While reviewing the voluminous news in the blogmaster’s inbox this morning the following podnote from Bloomberg piqued the interest. The content is not 100% relevant to Barbados, it targets US consumers. However, it reminded the blogmaster of the pressing need for local homeowners to be protected at a time COVID 19 continues to wreck havoc on homeowners.
In one of many national addresses delivered by Prime Minister Mia Mottley a few weeks ago, she advised us that Minister Ryan Straughn was assigned the task of working with the “financial sector to address the issue of retail and commercial mortgages and loans, to allow individuals to have a greater level of certainty over the next 18 to 24 months”. She went on to include utilities in the rescue effort. It is more than one month since she issued the statement and the blogmaster is not aware of a progress update. As the saying goes – while the grass is growing, the horse is starving.
We are also reminded that the Barbados Association of Retired Persons (BARP) in 2013 promised then that reverse mortgages were to have been available ‘as early as this year’. A search of several websites of financial entities while blogging on the issue this morning came up empty.
The prevailing economic circumstances triggered by the rampaging pandemic has created an urgent need to expand the definition by government of who are vulnerable groups. There is a large so-called middleclass unable to meet monthly mortgage payments who must be protected. So-called because this group is a paycheck or two away from returning to the family house to beg for a lodging. In the current market not only do they stand the risk of losing homes but the equity which represents years of labour as they struggled to achieve the dream of owning a piece of the rock.

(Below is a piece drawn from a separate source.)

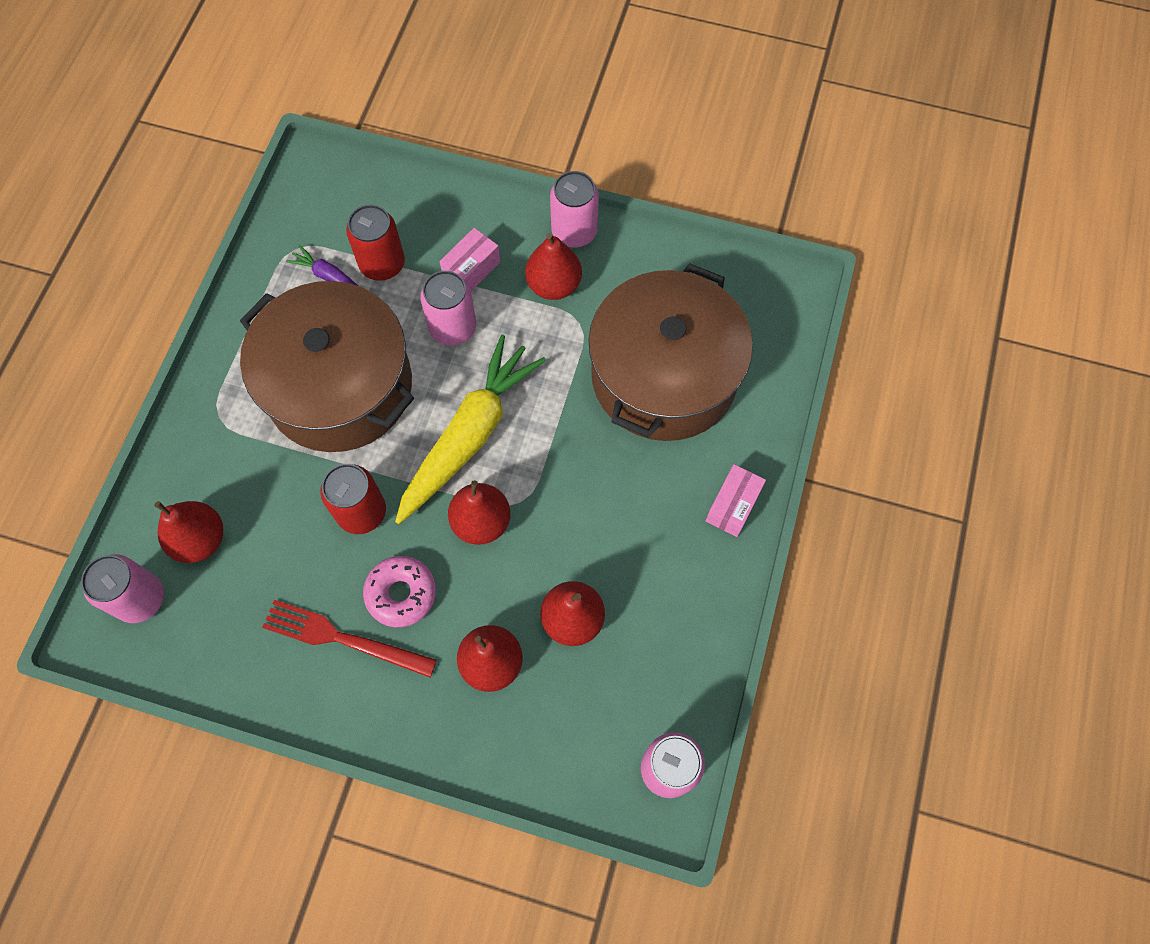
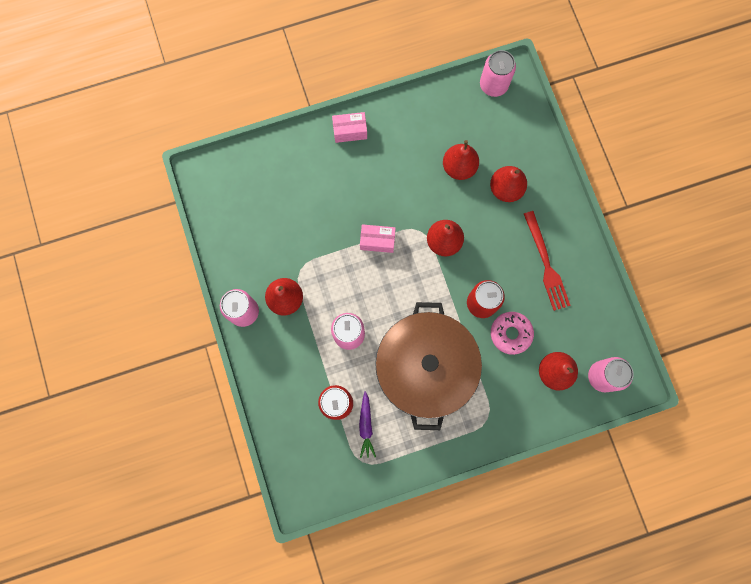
camera: 125 degrees left, 10 degrees up
(401, 594) = (506, 253): pink donut -> pink donut (510, 333)
(469, 436) = (404, 280): yellow carrot -> none
(471, 270) = (307, 350): pink box -> pink box (377, 241)
(664, 376) = (301, 207): brown pot -> none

The blogmaster is always the first to acknowledge that “uneasy upon the head who wears the crown”. We are living in unprecedented times and when the politician comes to mind, we are reminded of Joseph Conrad’s “words, as is well known, are the great foes of reality”. Barbadians must continue to believe that our leaders charged with the job of navigating the global tempest that currently assails small and large nations – small island developing states being more vulnerable – will be successful in the undertaking of avoiding the rocks, reefs and other obstacles of the time.